饮用水水库臭味的显著下降：臭味群落、前体酶丰度、分布和环境主导因素的变化

众所周知，2-甲基异龙脑（2-MIB）是饮用水水库中普遍存在的异味来源。在饮用水水库中进行的三项原位实验中，带生物填充系统的扬水曝气器的总体效果最为明显。2-MIB 的去除率高达 98.70%，mic 基因的丰度降低了 99.30%。元基因组测序确定了关键基因，包括甲基转移酶基因（mtf）、2-MIB 环化酶基因（mic）和环核苷酸结合蛋白基因（cnb），突出了放线菌、蓝藻和蛋白菌群落在导致水库产生臭味方面的潜在作用。此外，在生物填充系统中，MVA 途径和 MEP/DOXP 途径中的臭味前体酶的丰度受到抑制。研究发现，总氮（TN）和硝酸盐（NO3--N）是影响 2-MIB 产臭微生物存在的关键因素。水库水中产臭物种的有效管理与污染物的有效去除密切相关。这些发现将为开发水库除臭技术提供有价值的见解，并让研究人员更深入地了解臭味过程的基本机制。

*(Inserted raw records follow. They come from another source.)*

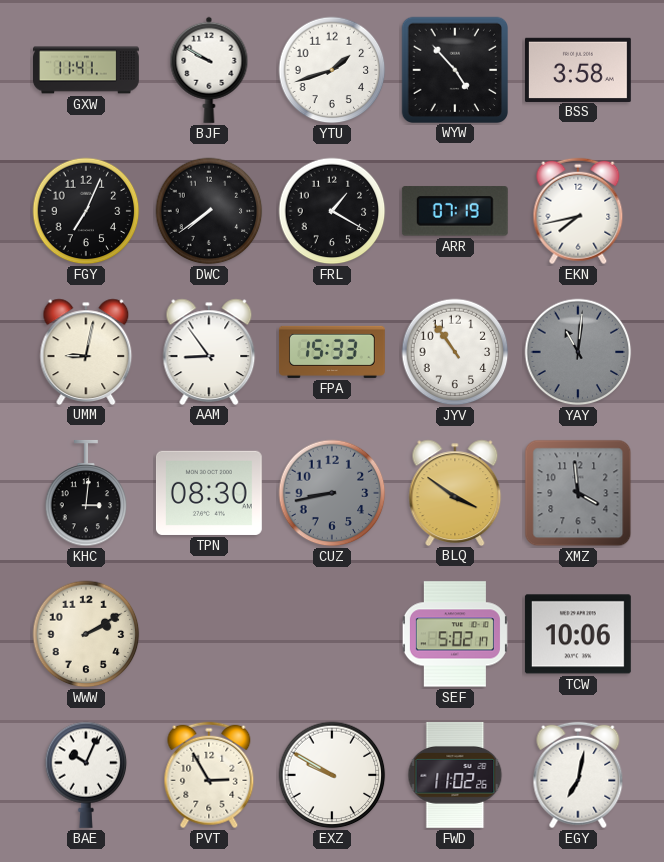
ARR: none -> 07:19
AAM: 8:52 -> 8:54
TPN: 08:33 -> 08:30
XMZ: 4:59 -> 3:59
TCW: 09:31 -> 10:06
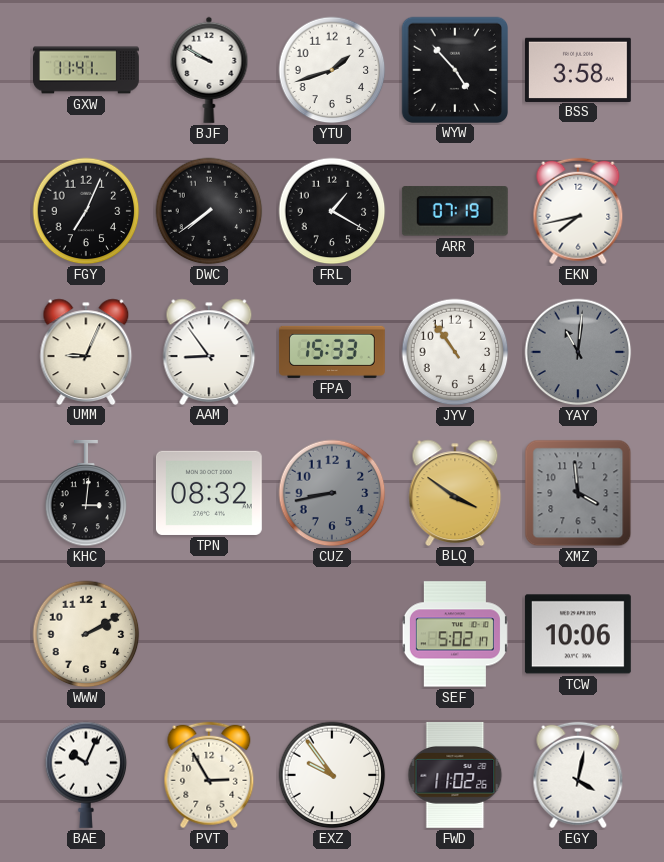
UMM: 9:02 -> 9:04
TPN: 08:30 -> 08:32
EXZ: 9:50 -> 9:54
EGY: 7:02 -> 4:02
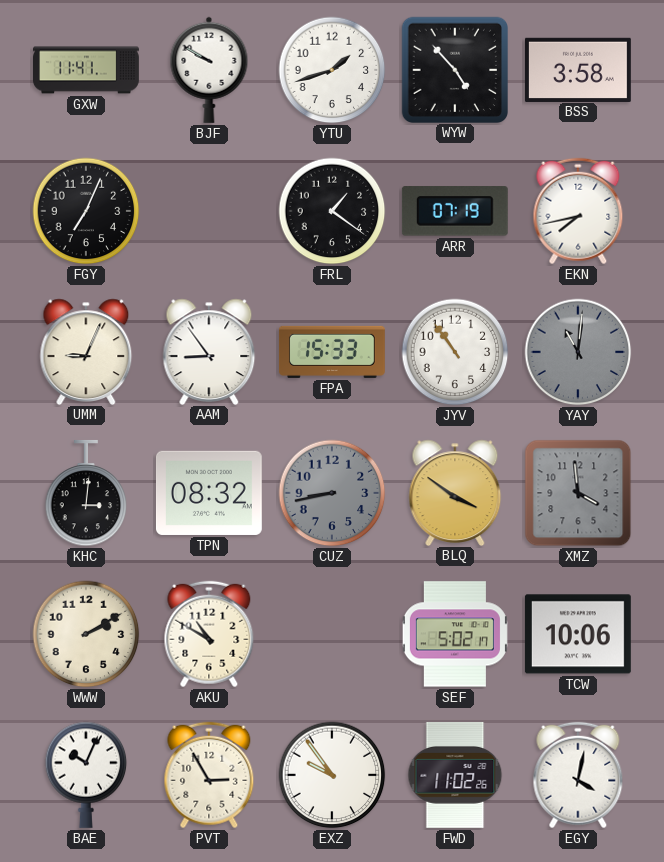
DWC: 7:39 -> none
FRL: 1:20 -> 1:21
AKU: none -> 10:50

本文章由计算机程序翻译，如有差异，请以英文原文为准。

求助全文

约1分钟内获得全文求助全文

来源期刊

Water Research 环境科学-工程：环境

CiteScore

20.80

自引率

9.40%

发文量

1307

审稿时长

38 days

期刊介绍： Water Research, along with its open access companion journal Water Research X, serves as a platform for publishing original research papers covering various aspects of the science and technology related to the anthropogenic water cycle, water quality, and its management worldwide. The audience targeted by the journal comprises biologists, chemical engineers, chemists, civil engineers, environmental engineers, limnologists, and microbiologists. The scope of the journal include: •Treatment processes for water and wastewaters (municipal, agricultural, industrial, and on-site treatment), including resource recovery and residuals management; •Urban hydrology including sewer systems, stormwater management, and green infrastructure; •Drinking water treatment and distribution; •Potable and non-potable water reuse; •Sanitation, public health, and risk assessment; •Anaerobic digestion, solid and hazardous waste management, including source characterization and the effects and control of leachates and gaseous emissions; •Contaminants (chemical, microbial, anthropogenic particles such as nanoparticles or microplastics) and related water quality sensing, monitoring, fate, and assessment; •Anthropogenic impacts on inland, tidal, coastal and urban waters, focusing on surface and ground waters, and point and non-point sources of pollution; •Environmental restoration, linked to surface water, groundwater and groundwater remediation; •Analysis of the interfaces between sediments and water, and between water and atmosphere, focusing specifically on anthropogenic impacts; •Mathematical modelling, systems analysis, machine learning, and beneficial use of big data related to the anthropogenic water cycle; •Socio-economic, policy, and regulations studies.